The mean age (P = 0.04) and age of onset of disease (P = 0.02) was lower and median whole-body psoriasis area severity index score was higher in psoriatics with facial involvement (P < 0.001) than those without. No significant association was found between facial involvement and metabolic syndrome. Mixed facial was the commonest type of facial involvement and there was a significant association of mixed facial involvement with increased total body psoriasis area severity index scores (P < 0.001).
Dietary habits, physical activity level, family history of diabetes and obesity were not enquired for in our patients.
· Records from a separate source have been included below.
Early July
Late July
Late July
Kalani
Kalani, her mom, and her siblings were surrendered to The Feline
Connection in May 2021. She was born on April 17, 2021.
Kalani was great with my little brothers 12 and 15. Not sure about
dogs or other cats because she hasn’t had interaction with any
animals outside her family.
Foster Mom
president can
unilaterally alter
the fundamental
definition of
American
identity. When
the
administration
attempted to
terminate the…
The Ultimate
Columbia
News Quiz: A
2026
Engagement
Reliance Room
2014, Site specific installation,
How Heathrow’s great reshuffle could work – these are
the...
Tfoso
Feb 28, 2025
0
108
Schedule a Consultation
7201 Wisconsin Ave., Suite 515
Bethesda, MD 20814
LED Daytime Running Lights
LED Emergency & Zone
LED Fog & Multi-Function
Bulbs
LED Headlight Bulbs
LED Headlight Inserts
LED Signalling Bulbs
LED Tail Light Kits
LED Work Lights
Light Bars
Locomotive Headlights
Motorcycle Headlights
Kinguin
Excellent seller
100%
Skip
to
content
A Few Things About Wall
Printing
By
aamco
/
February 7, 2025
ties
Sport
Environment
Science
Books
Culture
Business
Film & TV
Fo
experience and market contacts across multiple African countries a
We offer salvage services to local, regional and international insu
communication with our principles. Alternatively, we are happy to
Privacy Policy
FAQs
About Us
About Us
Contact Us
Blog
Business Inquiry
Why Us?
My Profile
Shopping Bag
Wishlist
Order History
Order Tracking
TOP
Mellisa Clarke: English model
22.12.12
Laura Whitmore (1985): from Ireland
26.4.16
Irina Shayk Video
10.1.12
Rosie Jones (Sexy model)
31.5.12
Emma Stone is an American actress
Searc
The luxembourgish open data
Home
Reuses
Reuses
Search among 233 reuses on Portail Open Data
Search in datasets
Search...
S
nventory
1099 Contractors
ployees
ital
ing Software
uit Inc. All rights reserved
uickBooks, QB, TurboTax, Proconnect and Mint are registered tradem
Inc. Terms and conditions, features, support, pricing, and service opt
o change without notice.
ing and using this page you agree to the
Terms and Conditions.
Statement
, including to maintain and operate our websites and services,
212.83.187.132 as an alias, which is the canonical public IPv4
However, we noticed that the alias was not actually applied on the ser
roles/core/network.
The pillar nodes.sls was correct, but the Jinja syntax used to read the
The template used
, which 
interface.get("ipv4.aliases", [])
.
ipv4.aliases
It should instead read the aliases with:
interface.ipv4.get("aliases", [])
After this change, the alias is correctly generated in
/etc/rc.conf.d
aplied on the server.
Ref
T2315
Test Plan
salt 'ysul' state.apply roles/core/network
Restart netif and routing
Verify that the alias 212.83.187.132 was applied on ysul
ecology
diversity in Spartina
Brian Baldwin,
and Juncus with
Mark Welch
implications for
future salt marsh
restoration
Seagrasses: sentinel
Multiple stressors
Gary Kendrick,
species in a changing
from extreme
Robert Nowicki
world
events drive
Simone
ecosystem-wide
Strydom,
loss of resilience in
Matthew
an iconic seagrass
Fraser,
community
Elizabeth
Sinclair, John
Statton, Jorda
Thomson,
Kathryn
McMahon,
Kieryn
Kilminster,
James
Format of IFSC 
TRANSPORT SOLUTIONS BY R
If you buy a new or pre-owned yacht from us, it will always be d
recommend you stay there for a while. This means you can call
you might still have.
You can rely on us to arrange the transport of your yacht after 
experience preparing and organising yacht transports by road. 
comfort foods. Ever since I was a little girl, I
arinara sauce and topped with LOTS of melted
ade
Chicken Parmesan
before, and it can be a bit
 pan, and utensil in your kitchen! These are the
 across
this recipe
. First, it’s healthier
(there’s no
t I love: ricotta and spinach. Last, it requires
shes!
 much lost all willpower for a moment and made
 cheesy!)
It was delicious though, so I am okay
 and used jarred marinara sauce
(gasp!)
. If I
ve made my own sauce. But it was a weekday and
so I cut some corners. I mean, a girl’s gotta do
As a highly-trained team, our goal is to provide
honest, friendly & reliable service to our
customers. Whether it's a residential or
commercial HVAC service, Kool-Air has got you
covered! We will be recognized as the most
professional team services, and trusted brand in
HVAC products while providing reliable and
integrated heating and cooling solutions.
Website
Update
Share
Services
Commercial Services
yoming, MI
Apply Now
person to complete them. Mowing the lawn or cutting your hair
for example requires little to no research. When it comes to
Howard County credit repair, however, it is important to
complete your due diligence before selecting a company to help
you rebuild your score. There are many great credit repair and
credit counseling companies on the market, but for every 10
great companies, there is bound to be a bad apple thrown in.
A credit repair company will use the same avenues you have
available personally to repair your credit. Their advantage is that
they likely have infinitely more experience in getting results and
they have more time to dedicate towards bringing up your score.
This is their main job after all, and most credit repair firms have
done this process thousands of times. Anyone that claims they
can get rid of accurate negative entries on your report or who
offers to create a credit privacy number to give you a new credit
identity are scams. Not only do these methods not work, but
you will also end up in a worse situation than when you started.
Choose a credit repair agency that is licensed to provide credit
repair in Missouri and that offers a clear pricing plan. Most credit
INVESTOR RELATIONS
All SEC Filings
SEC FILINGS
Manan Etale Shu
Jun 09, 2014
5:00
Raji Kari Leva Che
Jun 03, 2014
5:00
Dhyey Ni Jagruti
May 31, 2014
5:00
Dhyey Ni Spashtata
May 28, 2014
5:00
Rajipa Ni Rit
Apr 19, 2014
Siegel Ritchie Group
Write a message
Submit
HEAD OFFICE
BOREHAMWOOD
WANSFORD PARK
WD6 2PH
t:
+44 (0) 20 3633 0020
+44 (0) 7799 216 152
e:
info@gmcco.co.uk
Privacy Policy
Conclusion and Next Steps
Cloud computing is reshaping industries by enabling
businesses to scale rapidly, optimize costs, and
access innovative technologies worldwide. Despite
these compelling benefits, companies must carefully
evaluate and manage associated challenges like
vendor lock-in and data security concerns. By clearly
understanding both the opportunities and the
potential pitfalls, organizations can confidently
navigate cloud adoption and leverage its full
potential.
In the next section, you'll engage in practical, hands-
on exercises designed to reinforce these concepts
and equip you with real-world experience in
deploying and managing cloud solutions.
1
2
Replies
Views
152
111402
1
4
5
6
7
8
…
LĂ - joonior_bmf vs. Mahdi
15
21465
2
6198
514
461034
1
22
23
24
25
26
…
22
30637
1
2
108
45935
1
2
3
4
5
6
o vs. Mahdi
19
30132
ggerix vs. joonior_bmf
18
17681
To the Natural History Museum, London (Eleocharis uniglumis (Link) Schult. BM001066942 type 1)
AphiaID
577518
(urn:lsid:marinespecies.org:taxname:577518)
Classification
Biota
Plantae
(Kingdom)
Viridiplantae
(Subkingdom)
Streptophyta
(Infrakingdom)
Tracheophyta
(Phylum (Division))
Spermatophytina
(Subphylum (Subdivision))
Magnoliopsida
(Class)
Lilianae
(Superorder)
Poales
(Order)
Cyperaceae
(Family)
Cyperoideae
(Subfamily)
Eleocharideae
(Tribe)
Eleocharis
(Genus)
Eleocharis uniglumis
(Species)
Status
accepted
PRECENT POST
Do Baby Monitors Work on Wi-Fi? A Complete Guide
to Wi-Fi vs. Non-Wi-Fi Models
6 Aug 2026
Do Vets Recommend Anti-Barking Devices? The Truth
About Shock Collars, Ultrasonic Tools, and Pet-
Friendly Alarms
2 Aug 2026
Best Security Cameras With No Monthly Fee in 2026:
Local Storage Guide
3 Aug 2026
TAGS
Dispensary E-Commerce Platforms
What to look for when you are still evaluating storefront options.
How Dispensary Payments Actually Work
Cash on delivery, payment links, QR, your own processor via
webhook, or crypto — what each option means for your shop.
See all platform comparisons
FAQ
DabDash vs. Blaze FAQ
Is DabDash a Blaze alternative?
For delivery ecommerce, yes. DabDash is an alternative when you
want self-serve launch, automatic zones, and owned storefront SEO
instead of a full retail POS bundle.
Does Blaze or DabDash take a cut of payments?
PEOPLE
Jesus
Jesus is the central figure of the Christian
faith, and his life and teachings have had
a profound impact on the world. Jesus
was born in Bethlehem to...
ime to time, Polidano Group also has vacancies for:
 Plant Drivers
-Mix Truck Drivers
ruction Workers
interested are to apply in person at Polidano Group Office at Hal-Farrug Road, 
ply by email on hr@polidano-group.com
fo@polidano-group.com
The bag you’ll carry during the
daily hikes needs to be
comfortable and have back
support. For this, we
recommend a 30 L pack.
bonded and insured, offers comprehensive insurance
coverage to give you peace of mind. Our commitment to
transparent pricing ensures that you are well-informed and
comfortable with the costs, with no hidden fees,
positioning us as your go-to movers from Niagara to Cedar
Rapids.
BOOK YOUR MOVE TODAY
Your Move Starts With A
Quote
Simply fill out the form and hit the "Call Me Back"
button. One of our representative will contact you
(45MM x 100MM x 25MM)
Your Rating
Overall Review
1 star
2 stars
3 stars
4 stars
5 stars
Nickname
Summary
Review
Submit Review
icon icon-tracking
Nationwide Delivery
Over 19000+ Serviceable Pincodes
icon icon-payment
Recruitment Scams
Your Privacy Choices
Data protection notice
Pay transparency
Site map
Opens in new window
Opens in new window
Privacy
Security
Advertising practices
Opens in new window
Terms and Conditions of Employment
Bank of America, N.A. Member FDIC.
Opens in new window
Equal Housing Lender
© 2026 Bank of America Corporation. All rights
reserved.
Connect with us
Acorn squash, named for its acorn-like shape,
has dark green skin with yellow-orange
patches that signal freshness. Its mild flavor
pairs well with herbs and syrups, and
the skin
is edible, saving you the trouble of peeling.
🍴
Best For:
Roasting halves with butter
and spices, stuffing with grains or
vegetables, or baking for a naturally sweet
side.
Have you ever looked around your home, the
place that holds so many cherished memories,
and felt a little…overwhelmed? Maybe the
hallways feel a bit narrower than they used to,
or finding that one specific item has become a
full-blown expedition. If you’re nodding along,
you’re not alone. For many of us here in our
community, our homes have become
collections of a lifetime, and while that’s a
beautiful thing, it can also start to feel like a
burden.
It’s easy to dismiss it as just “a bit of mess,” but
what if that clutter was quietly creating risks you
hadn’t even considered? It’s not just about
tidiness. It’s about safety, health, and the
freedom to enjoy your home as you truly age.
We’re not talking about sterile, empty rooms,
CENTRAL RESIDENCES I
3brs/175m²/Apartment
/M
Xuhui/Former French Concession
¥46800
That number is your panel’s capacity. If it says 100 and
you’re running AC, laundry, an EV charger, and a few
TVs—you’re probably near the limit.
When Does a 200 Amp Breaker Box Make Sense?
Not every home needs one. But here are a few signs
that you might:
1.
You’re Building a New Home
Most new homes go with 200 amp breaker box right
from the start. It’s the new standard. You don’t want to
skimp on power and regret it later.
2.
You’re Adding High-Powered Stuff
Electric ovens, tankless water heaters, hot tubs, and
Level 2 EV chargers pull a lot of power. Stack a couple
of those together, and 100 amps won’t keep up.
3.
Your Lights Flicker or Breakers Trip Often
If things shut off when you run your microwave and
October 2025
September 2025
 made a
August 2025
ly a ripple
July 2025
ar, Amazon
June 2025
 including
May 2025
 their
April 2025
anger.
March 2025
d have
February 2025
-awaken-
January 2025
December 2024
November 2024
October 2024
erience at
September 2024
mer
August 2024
Centrofacial cases were too few in number, hence statistical comparisons are not relevant.
Facial involvement in psoriatics is associated with severe disease but not metabolic syndrome. Mixed facial type might be considered a marker of overall psoriasis disease severity in the Indian population.
人们常认为银屑病皮损通常不会累及面部,这可能是由于皮脂的保护作用和低剂量环境紫外线辐射暴露。一些人认为面部受累较为常见,且表明疾病严重程度。然而,这方面的数据很少,特别是来自印度的研究数据。银屑病患者代谢综合征的患病率较高,病情严重的患者风险更大。
研究印度银屑病患者面部受累的频率、类型及其与疾病严重程度和代谢综合征的关系。
共筛查了 250 例连续的银屑病患者,其中有 188 例患者存在面部受累。将面部银屑病患者分为外周型、中央型和混合性。采用全身、头皮、面部银屑病面积严重指数评分和指甲面积银屑病严重指数评分评估疾病严重程度。采用 NCEP-III 标准评估代谢综合征的存在。比较面部和非面部银屑病患者、不同类型面部受累患者之间的所有参数。
与无面部受累的银屑病患者相比,有面部受累的银屑病患者的平均年龄(P = 0.04)和发病年龄(P = 0.02)更低,中位全身银屑病面积严重指数评分更高(P < 0.001)。面部受累与代谢综合征之间无显著相关性。混合性是最常见的面部受累类型,与全身性银屑病面积严重指数评分增加有显著相关性(P < 0.001)。
我们的患者未询问饮食习惯、身体活动水平、糖尿病和肥胖的家族史。中央型病例数量太少,因此无法进行统计学比较。
银屑病患者的面部受累与疾病严重程度有关,但与代谢综合征无关。混合性面部类型可能被认为是印度人群整体银屑病疾病严重程度的标志。